By Maeve Ryan
Rural Wisconsin students who attend UW-Madison, who major in computer sciences now have a scholarship option created just for them. Following the Wisconsin Idea, which holds that the UW’s influence should reach every corner of Wisconsin, Phil and Kit Blake established Wisconsin Idea Scholarship for Computer Sciences in 2017. Scholarship recipients are expected to further the sciences and create opportunity in their communities.
“There’s a tradition in rural communities that encourages ingenuity,” says Phil Blake. “If there’s a problem or a need to do something, you have to do it yourself. Particularly on farms where you’re fixing things, you’re solving problems. So, I thought it was a nice fit for computer science, which is also a place where you’re dealing with problems and building something, even though it’s not physical.”
Phil and Kit Blake met while working as reporters at the Chicago Tribune. The pair made Madison their home in 1979, where Phil began working as controller of Madison Newspapers and later became its CEO and Publisher of the Wisconsin State Journal. He went on to help found Madison.com in 1996. Kit worked as an encyclopedia editor for some years, then transitioned to take care of the Blakes’ three boys and leading the area’s first maternity exercise classes.
Today, Phil remains immersed in the world of startup businesses. His most recent venture is a database business in the forestry world, called Forest Data Network. He is also on three UW-Madison boards: Computer Sciences, the Waisman Center, and the Waisman Center Biomanufacturing Center.
The Blakes recently held a luncheon with the Alumni Foundation for scholarship recipients. They talked with students like Joseph Call, who received the award in 2018. Call grew up in Westby,
Wisconsin, population 2,000. Call’s interest in computer science was sparked in his 300-student high school.
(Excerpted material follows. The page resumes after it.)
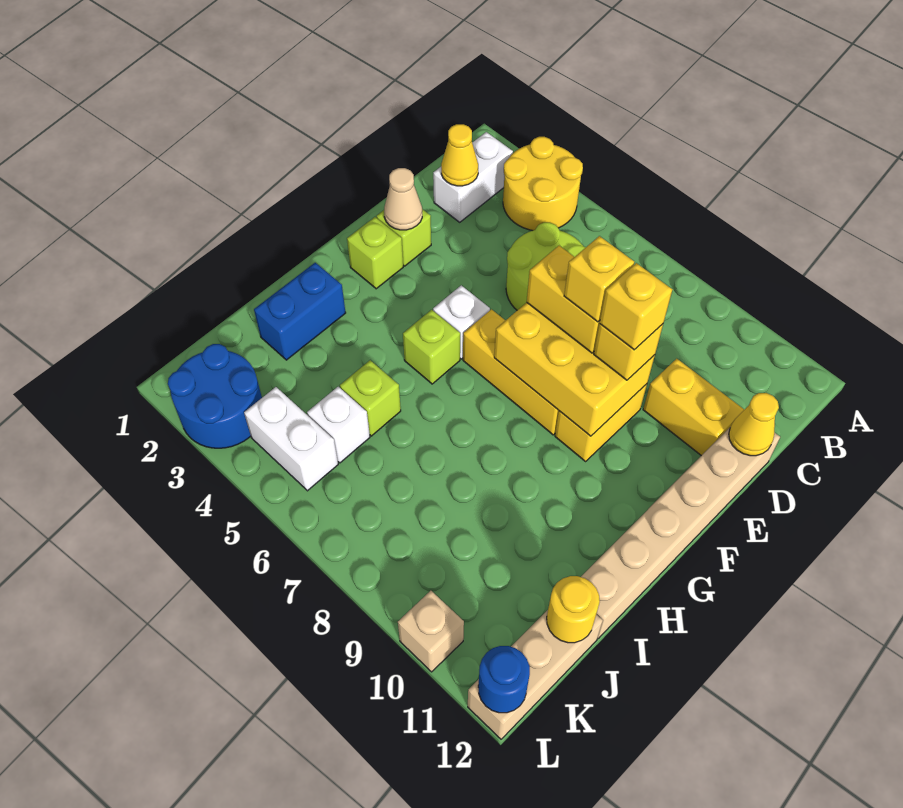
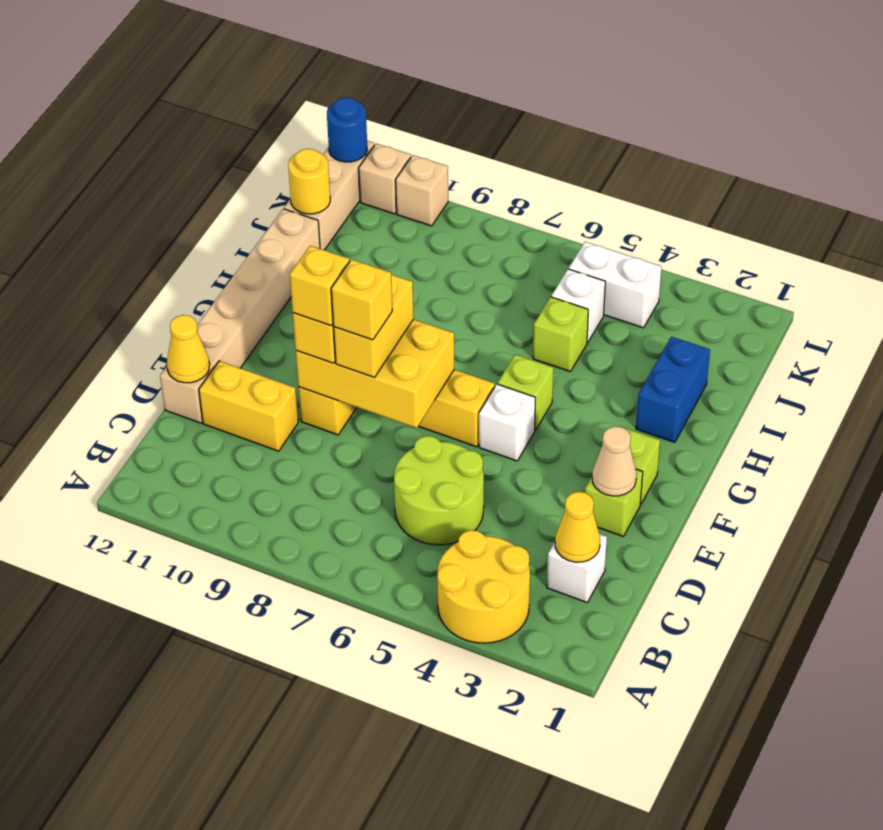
white brick B2:C2 level 1 -> white brick C2 level 1
yellow brick E7:E8 level 3 -> yellow brick E8:F8 level 3
blue round brick K2:L3 level 1 -> none
none -> tan brick L11 level 1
The scholarship has allowed him to focus on his studies rather than tuition fees.
Call appreciates the Blakes’ rural focus and hopes to give back to his community through his education. “I loved growing up in a rural community and I plan to live in a rural area again someday,” he says. “I hope I can one day use the skills I’ve learned and possibly inspire interest in computer science to local students, much like Phil and Kit aim to accomplish with this scholarship.”
Another recipient, Eric Maccoux, grew up in Dyckesville, Wisconsin, population 500. Maccoux came to UW-Madison for a top-tier liberal arts education close to home.
Maccoux’s family resides in a financial “gray area,” which causes worries of “not being eligible for any federal grants through the FAFSA while also not being able to fully afford college on our own.” The Blakes’ contribution has allowed Maccoux to continue in his studies of computer sciences.
By reaching such students as Call and Maccoux, the Blakes are pleased to put the Wisconsin Idea into action. “The Wisconsin Idea really talks about the boundaries of the state,” says Phil, “so this scholarship is a way to demonstrate its impact in places where the university is farther away and not as visible as it is in Dane County.”